Data for processing —
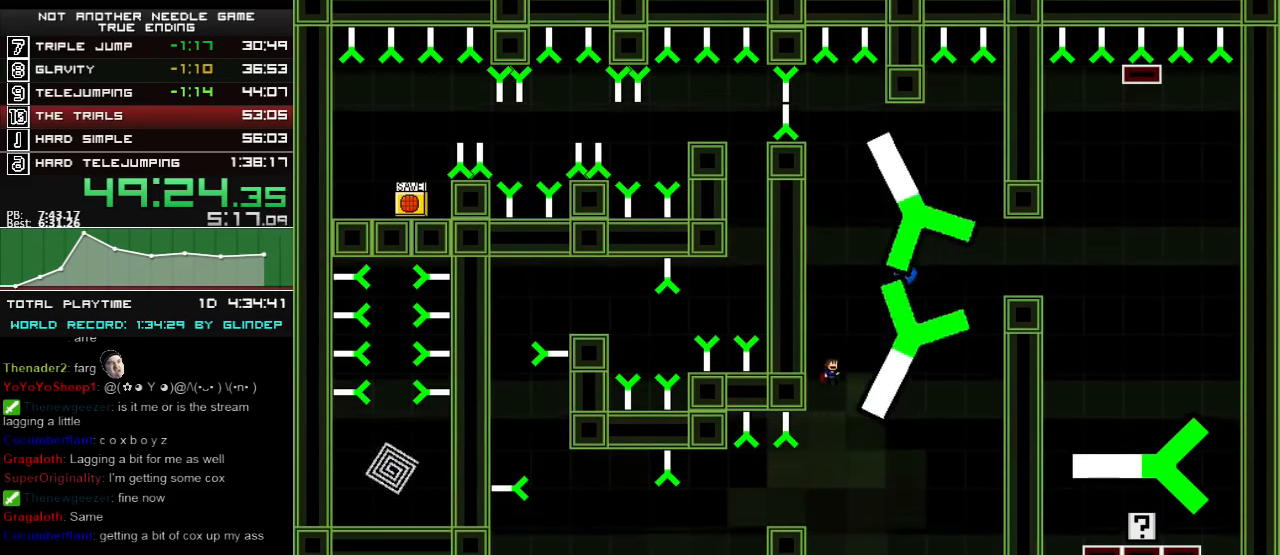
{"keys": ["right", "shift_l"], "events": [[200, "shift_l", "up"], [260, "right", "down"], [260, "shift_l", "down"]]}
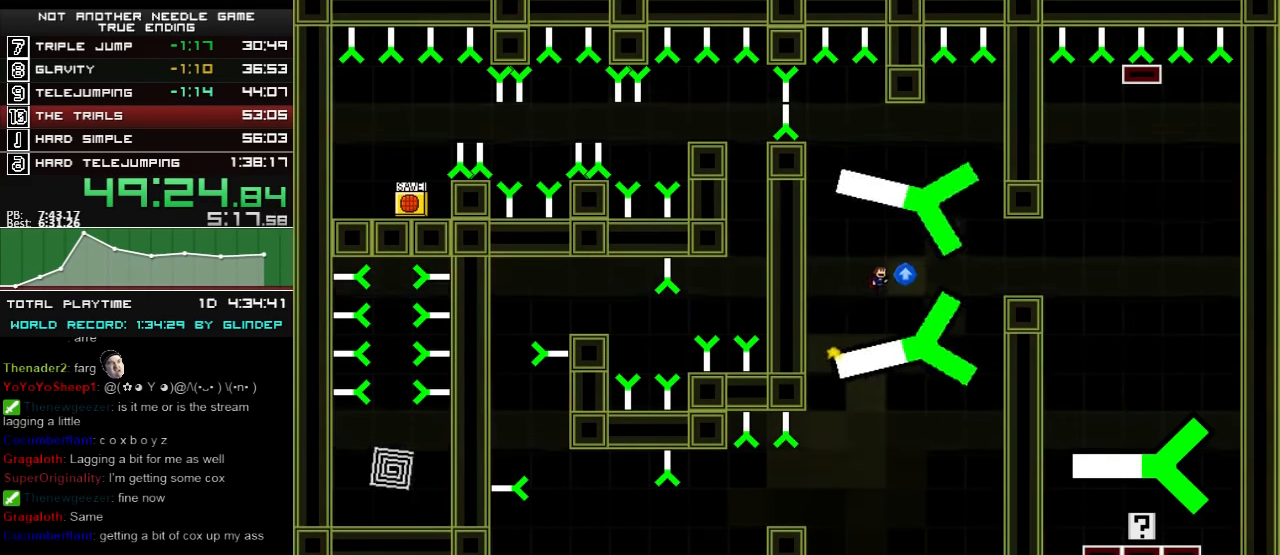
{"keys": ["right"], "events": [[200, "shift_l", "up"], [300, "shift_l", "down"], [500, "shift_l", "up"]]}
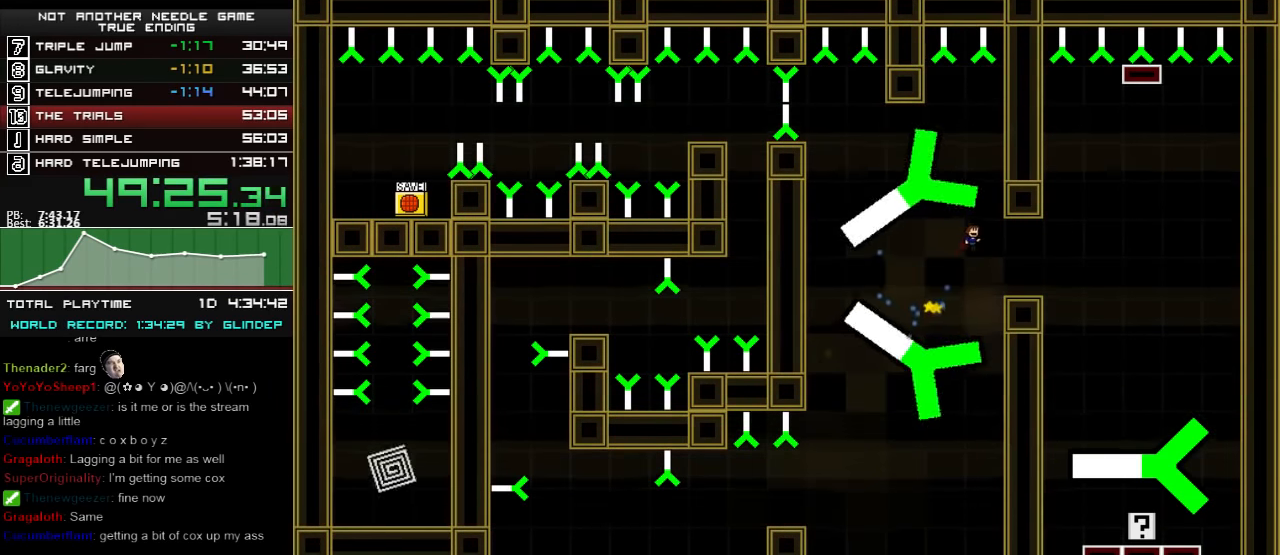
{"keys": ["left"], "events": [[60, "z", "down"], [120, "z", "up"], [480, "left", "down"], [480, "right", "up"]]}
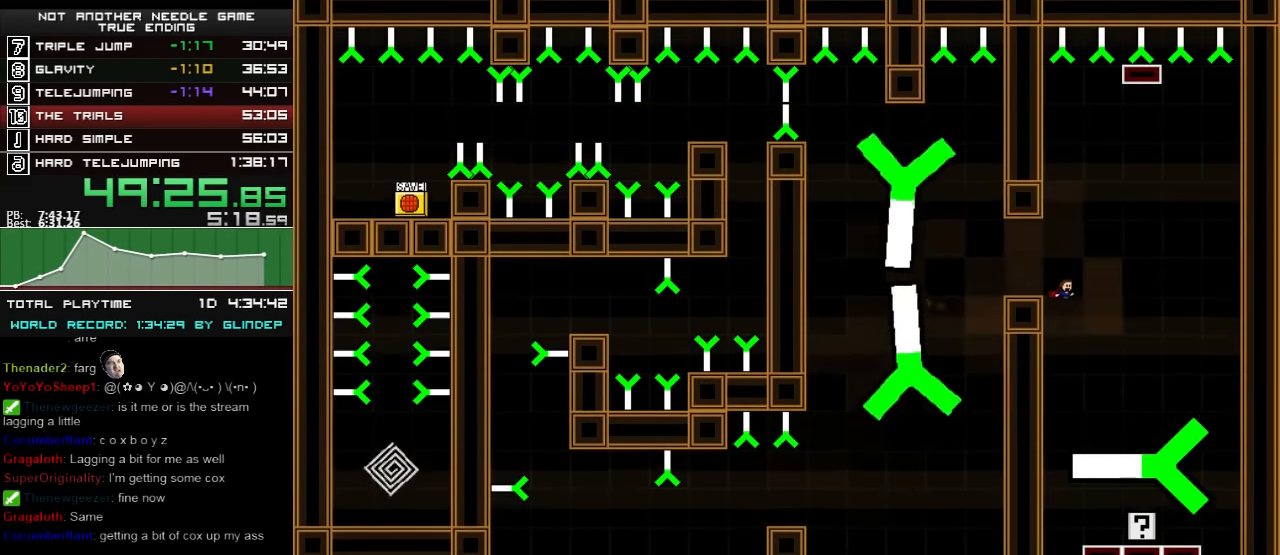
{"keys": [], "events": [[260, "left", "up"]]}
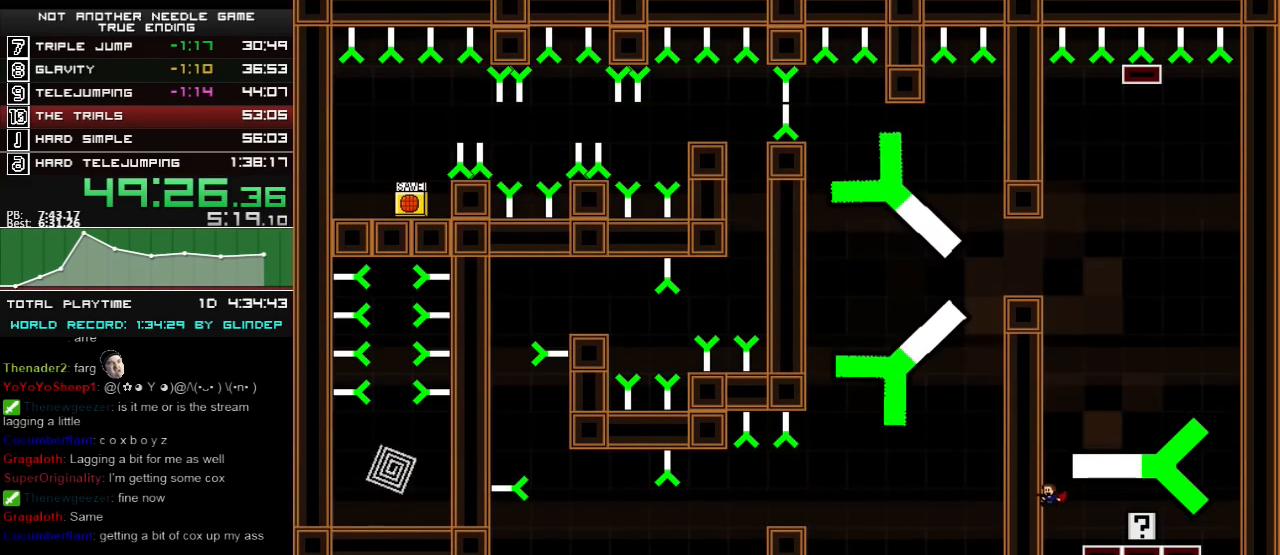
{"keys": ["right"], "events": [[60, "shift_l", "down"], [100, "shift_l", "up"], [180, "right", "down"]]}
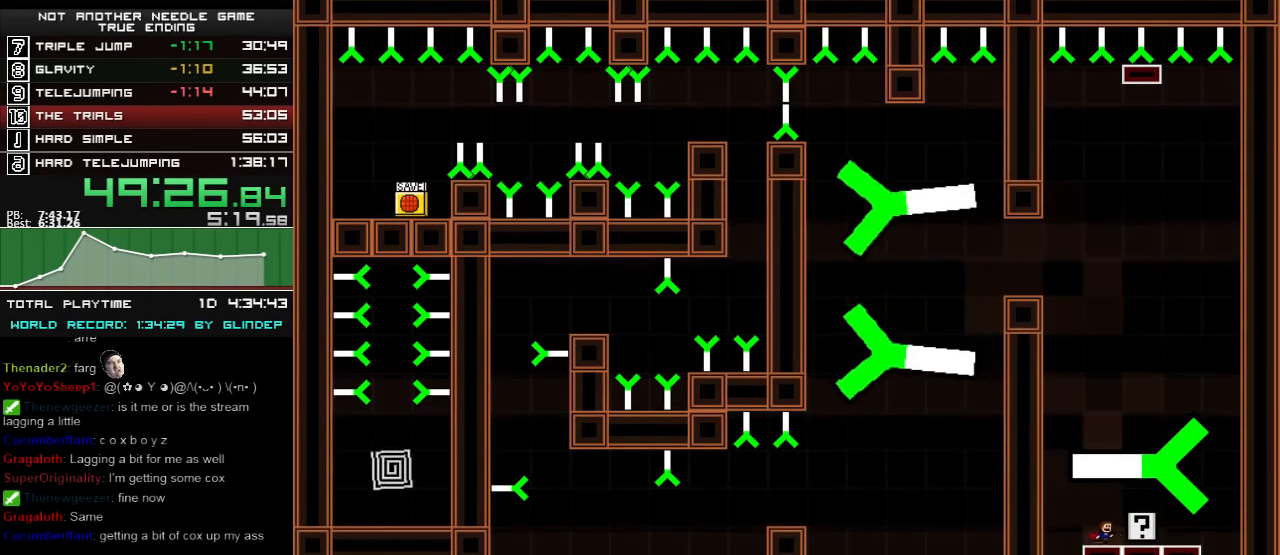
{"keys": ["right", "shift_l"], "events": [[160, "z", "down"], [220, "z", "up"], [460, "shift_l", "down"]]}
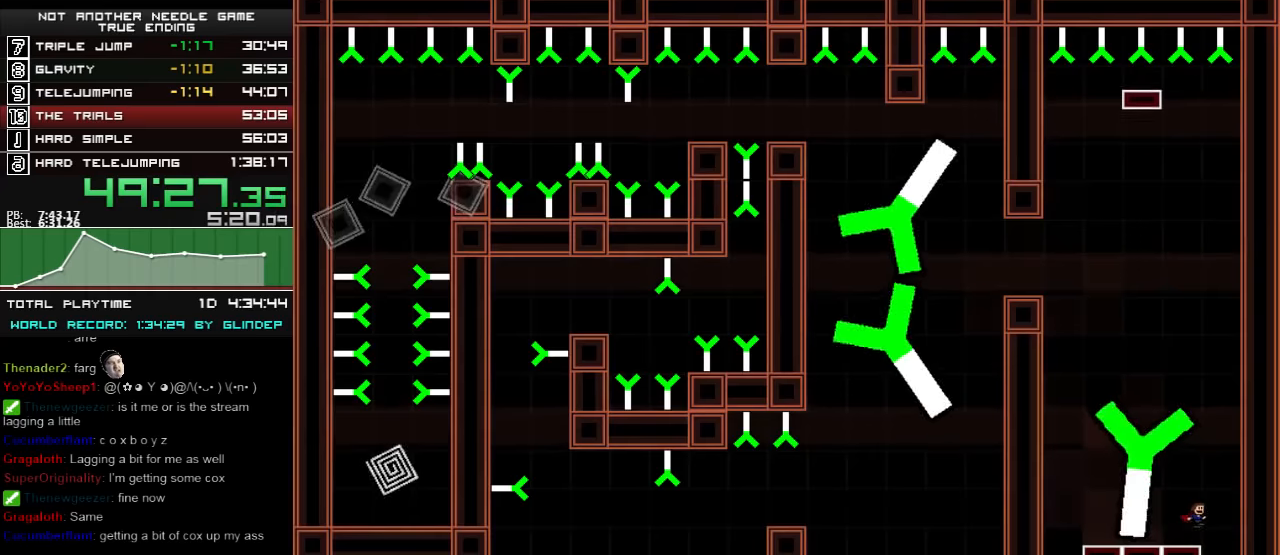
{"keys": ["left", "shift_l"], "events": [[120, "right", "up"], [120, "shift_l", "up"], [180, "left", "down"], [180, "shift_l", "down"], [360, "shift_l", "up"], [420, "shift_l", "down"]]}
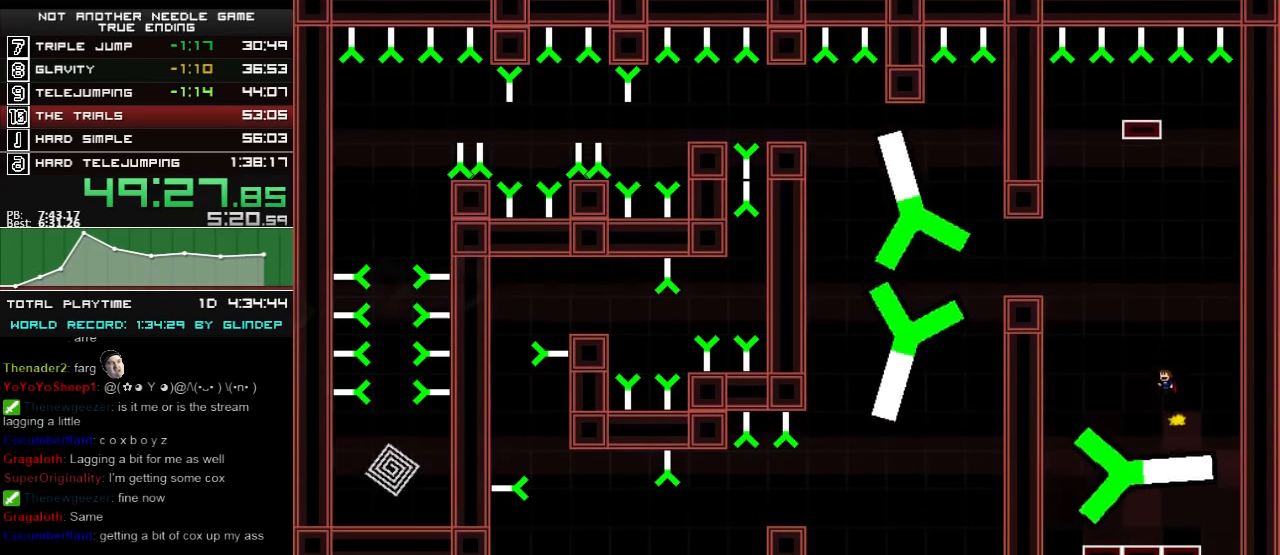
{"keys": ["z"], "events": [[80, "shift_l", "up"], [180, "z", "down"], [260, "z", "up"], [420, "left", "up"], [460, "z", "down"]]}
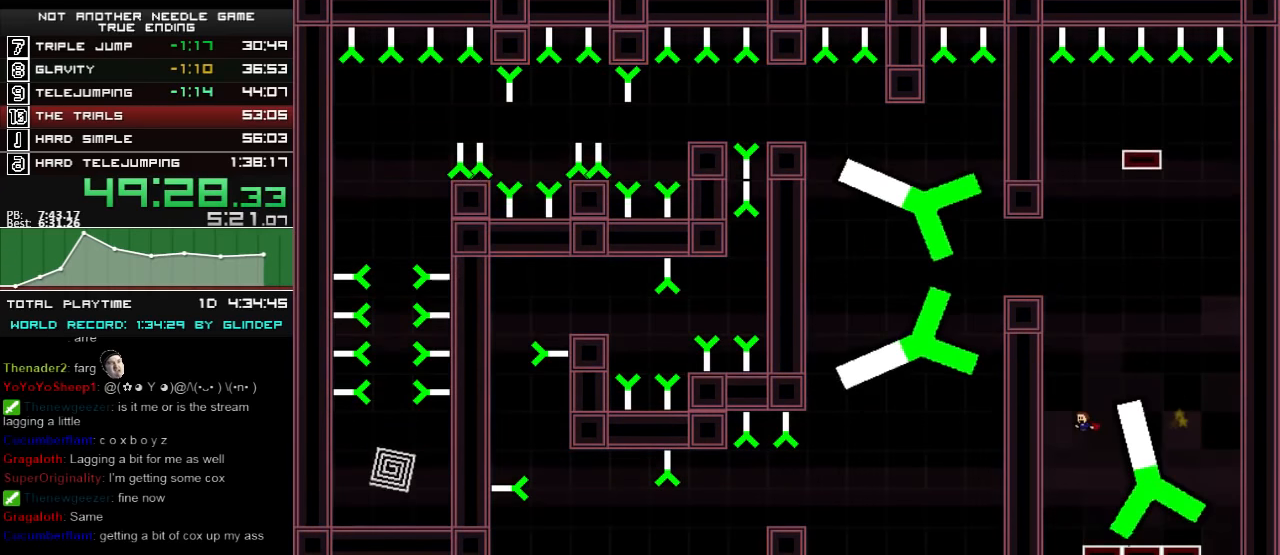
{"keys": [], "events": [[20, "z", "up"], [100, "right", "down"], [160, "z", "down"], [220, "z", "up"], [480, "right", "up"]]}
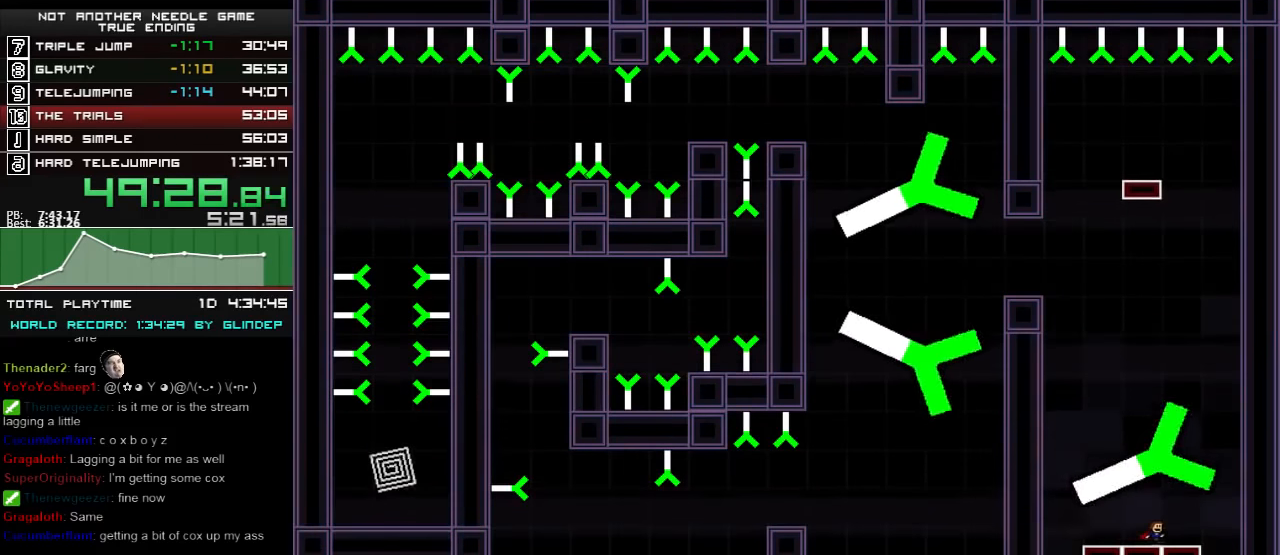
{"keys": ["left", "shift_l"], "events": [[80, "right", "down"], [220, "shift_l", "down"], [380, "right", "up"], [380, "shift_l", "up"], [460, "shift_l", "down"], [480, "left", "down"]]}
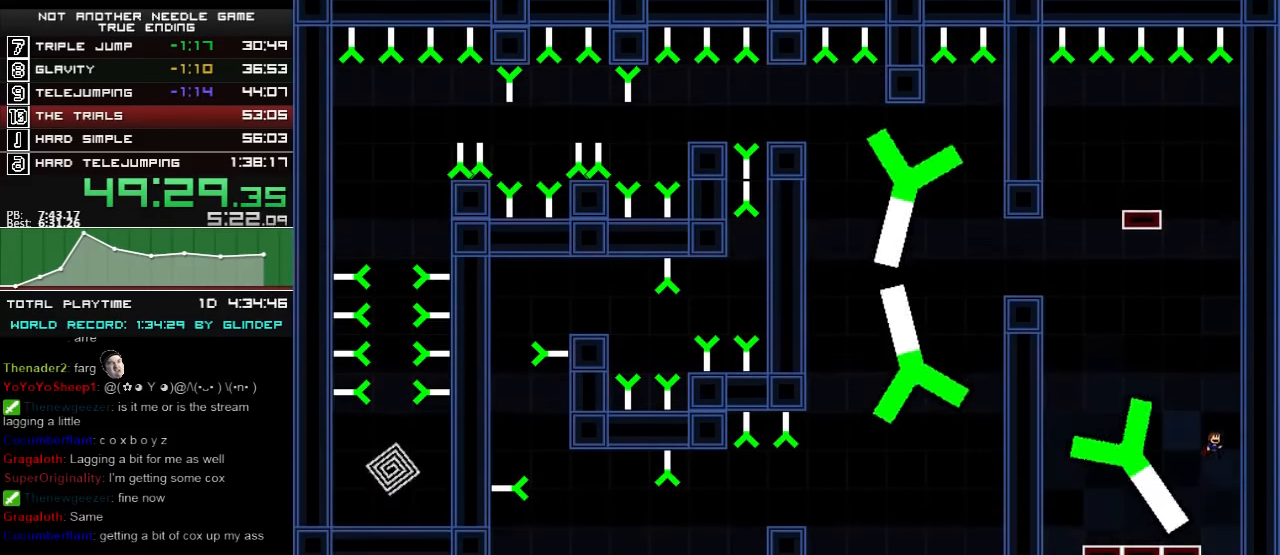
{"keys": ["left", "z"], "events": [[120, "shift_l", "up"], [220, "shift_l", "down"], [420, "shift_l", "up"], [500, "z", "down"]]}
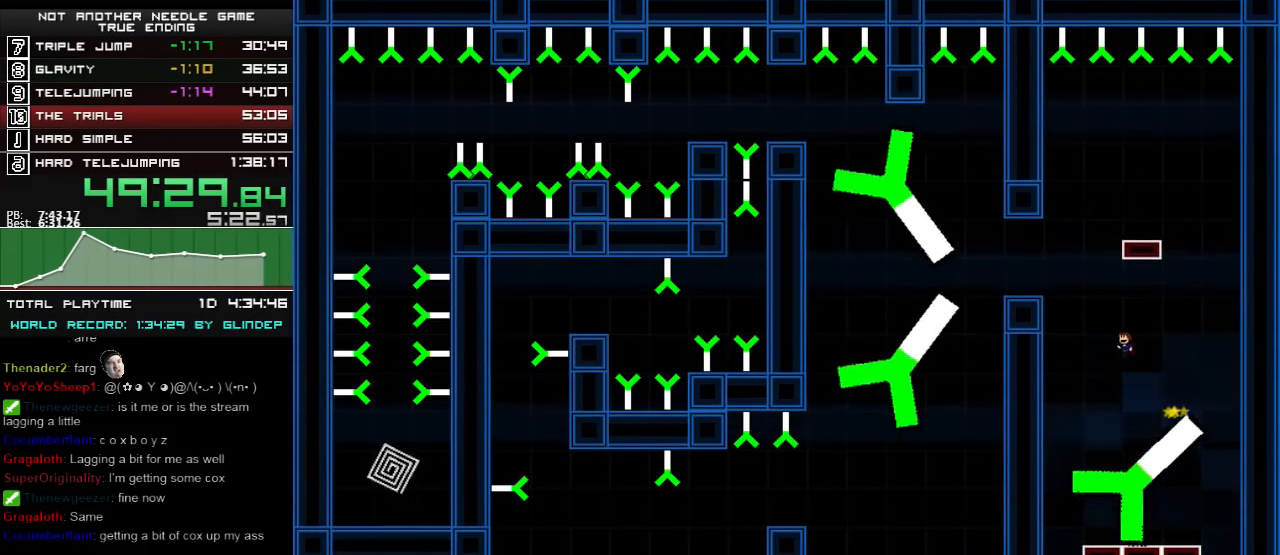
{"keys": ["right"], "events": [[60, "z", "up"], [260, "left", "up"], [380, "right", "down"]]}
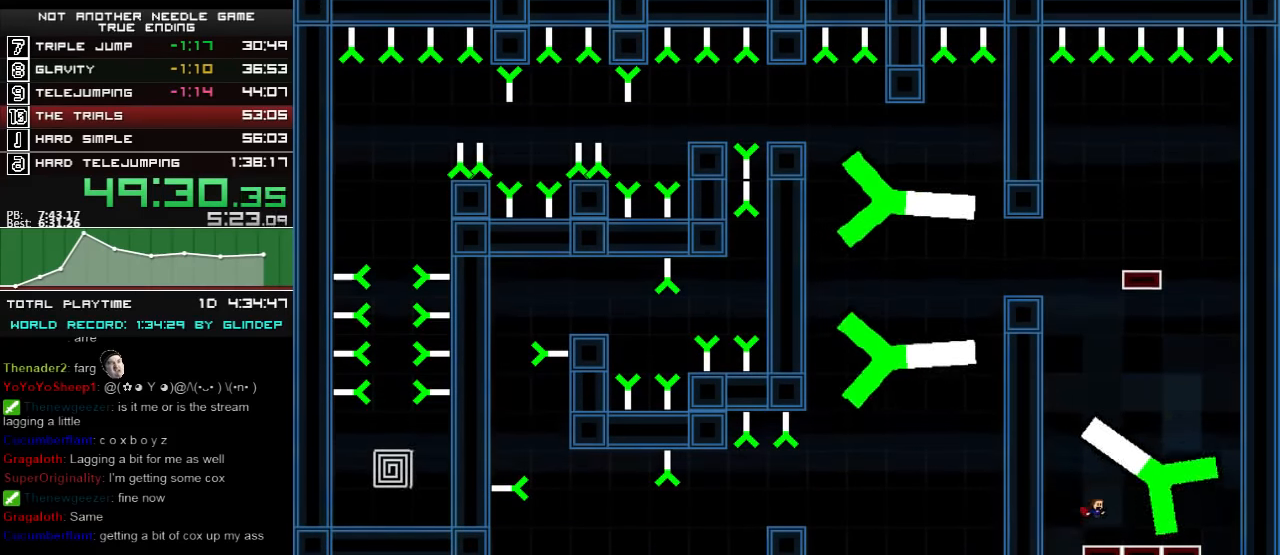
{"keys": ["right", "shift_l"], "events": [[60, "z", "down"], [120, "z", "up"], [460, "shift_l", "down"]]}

The task — Give the records back exactly, with no pictures.

Solution to this problem —
{"keys": ["right", "shift_l"], "events": [[200, "shift_l", "up"], [260, "right", "down"], [260, "shift_l", "down"]]}
{"keys": ["right"], "events": [[200, "shift_l", "up"], [300, "shift_l", "down"], [500, "shift_l", "up"]]}
{"keys": ["left"], "events": [[60, "z", "down"], [120, "z", "up"], [480, "left", "down"], [480, "right", "up"]]}
{"keys": [], "events": [[260, "left", "up"]]}
{"keys": ["right"], "events": [[60, "shift_l", "down"], [100, "shift_l", "up"], [180, "right", "down"]]}
{"keys": ["right", "shift_l"], "events": [[160, "z", "down"], [220, "z", "up"], [460, "shift_l", "down"]]}
{"keys": ["left", "shift_l"], "events": [[120, "right", "up"], [120, "shift_l", "up"], [180, "left", "down"], [180, "shift_l", "down"], [360, "shift_l", "up"], [420, "shift_l", "down"]]}
{"keys": ["z"], "events": [[80, "shift_l", "up"], [180, "z", "down"], [260, "z", "up"], [420, "left", "up"], [460, "z", "down"]]}
{"keys": [], "events": [[20, "z", "up"], [100, "right", "down"], [160, "z", "down"], [220, "z", "up"], [480, "right", "up"]]}
{"keys": ["left", "shift_l"], "events": [[80, "right", "down"], [220, "shift_l", "down"], [380, "right", "up"], [380, "shift_l", "up"], [460, "shift_l", "down"], [480, "left", "down"]]}
{"keys": ["left", "z"], "events": [[120, "shift_l", "up"], [220, "shift_l", "down"], [420, "shift_l", "up"], [500, "z", "down"]]}
{"keys": ["right"], "events": [[60, "z", "up"], [260, "left", "up"], [380, "right", "down"]]}
{"keys": ["right", "shift_l"], "events": [[60, "z", "down"], [120, "z", "up"], [460, "shift_l", "down"]]}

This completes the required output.